Instructions for the task. Filter out all lines without the word "Salads" from the data below, please, and copy the rest.

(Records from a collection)
= = = = = = =
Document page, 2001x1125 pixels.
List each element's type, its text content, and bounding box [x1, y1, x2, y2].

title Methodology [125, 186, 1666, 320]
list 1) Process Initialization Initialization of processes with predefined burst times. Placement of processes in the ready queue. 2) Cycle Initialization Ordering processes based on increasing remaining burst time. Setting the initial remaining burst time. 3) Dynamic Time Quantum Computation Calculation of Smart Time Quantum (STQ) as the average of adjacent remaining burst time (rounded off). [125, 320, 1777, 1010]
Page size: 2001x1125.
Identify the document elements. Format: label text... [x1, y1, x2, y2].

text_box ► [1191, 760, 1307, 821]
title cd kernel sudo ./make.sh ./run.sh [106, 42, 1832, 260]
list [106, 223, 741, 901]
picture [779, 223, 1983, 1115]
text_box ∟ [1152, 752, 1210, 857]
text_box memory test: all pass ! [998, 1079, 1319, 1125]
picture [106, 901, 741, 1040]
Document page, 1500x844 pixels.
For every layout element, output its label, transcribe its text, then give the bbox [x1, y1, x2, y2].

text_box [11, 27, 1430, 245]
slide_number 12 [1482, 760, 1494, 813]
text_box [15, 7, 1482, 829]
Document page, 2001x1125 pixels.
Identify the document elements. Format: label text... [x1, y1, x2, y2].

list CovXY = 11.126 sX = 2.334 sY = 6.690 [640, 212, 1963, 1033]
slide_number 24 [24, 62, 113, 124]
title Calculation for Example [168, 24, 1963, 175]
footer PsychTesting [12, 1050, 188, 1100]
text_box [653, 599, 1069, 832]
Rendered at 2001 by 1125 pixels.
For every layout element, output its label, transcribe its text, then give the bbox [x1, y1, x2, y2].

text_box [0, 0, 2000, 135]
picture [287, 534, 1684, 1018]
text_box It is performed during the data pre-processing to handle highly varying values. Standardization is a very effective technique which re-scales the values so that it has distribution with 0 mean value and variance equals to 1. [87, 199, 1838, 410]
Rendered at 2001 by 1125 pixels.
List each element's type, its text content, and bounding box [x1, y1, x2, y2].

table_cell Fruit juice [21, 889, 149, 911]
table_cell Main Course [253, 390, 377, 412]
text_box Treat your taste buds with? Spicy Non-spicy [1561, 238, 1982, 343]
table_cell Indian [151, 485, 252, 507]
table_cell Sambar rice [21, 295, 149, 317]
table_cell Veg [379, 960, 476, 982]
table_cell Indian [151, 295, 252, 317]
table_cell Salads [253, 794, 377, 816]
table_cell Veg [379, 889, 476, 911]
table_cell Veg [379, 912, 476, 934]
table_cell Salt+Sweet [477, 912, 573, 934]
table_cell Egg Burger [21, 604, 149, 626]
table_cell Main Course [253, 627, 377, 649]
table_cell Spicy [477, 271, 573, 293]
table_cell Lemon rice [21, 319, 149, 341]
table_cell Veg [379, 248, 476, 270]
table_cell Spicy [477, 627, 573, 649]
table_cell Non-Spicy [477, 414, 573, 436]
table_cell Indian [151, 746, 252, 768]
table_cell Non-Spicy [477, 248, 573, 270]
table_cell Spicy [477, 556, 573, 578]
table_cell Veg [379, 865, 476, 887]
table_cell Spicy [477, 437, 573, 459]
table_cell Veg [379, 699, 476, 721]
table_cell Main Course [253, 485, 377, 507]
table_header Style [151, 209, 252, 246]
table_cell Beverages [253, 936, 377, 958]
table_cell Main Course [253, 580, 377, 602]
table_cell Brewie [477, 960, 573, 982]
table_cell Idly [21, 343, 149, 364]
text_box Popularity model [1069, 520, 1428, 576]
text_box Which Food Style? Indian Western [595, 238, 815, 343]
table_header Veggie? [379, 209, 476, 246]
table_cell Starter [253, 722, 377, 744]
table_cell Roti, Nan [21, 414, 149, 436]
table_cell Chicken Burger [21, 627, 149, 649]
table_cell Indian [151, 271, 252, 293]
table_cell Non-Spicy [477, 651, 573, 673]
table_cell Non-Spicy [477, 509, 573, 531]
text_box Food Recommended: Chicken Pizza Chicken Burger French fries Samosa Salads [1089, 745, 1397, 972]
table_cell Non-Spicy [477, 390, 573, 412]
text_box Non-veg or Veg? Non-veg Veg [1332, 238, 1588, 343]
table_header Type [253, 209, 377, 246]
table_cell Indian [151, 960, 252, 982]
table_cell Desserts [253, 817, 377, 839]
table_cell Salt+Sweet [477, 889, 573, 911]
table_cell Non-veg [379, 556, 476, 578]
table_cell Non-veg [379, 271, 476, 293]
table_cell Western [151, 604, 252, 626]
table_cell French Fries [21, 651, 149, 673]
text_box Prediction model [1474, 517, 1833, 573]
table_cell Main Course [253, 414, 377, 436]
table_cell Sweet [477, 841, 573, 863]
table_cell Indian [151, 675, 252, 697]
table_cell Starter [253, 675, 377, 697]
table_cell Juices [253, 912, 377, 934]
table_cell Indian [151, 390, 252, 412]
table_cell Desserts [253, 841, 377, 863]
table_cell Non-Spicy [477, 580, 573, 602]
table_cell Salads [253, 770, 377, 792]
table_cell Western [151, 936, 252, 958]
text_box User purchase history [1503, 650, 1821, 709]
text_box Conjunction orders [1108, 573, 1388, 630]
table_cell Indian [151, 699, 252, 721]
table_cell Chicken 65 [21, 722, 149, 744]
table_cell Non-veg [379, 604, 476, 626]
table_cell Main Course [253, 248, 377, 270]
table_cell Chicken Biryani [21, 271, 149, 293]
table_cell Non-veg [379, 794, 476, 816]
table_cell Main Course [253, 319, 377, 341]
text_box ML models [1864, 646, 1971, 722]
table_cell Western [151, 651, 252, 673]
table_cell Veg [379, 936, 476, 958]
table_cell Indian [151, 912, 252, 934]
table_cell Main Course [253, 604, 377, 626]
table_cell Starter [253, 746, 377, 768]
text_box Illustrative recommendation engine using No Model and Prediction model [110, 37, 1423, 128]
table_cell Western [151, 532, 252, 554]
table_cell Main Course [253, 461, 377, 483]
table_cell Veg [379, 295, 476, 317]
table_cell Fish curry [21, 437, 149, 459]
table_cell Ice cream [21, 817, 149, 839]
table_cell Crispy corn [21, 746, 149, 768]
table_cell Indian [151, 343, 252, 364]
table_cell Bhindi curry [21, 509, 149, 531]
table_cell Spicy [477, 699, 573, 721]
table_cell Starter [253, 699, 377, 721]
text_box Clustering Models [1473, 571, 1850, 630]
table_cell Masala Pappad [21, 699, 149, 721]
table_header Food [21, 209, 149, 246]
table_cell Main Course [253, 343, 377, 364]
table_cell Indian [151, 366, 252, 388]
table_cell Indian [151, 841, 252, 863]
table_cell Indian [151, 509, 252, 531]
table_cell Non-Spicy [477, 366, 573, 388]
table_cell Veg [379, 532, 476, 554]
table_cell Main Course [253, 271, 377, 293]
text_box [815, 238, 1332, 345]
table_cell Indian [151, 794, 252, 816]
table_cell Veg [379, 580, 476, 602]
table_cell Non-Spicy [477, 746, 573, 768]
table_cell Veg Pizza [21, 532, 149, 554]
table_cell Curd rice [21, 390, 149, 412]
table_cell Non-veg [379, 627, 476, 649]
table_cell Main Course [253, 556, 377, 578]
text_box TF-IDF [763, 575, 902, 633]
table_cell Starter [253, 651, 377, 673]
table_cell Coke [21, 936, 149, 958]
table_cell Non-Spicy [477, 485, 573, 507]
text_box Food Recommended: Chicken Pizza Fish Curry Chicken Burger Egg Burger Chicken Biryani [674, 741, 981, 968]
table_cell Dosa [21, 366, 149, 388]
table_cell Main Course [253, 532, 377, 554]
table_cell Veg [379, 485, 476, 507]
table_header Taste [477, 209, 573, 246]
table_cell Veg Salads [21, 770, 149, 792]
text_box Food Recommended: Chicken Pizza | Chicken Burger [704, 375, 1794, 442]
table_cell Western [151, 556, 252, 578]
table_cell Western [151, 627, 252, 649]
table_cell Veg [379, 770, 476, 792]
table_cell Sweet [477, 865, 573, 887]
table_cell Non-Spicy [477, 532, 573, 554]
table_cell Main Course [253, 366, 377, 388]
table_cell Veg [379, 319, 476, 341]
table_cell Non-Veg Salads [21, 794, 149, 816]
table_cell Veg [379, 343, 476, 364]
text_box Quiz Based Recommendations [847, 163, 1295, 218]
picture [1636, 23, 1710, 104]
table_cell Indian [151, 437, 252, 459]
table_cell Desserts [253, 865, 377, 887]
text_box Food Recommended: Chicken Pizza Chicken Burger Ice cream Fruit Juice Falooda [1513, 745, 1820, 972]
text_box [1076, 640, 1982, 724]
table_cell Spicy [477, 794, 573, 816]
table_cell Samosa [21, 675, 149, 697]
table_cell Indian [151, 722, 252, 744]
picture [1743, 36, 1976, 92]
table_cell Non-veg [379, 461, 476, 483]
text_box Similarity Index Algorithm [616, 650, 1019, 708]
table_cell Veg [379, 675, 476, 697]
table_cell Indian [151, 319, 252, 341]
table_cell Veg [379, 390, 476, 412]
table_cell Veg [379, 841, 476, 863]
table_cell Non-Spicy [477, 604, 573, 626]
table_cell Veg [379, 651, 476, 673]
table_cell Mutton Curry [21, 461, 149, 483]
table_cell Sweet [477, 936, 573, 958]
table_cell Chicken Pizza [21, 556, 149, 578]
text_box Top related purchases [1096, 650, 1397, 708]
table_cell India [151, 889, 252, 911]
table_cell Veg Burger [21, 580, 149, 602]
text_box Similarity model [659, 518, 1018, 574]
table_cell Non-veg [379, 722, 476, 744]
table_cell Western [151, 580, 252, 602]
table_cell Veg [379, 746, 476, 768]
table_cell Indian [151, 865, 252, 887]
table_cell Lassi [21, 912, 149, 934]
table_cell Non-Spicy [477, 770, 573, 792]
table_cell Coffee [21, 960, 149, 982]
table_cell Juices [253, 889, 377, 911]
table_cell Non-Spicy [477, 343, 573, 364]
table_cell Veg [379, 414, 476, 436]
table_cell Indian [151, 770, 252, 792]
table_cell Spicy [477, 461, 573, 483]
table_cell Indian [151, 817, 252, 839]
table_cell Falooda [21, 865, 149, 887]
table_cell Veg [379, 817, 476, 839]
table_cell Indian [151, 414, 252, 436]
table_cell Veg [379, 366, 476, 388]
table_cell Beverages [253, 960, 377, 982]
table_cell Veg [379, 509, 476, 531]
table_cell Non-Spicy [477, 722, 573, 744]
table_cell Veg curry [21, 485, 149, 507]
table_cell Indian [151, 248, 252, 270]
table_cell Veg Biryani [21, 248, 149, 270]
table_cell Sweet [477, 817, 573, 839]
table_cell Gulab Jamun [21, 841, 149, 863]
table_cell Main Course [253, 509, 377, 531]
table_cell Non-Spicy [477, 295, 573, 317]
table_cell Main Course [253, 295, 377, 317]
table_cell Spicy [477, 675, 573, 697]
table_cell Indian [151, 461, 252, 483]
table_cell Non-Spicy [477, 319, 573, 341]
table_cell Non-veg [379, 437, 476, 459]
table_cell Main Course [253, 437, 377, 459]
= = = = = = =
Result below.
table_cell Salads [253, 794, 377, 816]
text_box Food Recommended: Chicken Pizza Chicken Burger French fries Samosa Salads [1089, 745, 1397, 972]
table_cell Salads [253, 770, 377, 792]
table_cell Veg Salads [21, 770, 149, 792]
table_cell Non-Veg Salads [21, 794, 149, 816]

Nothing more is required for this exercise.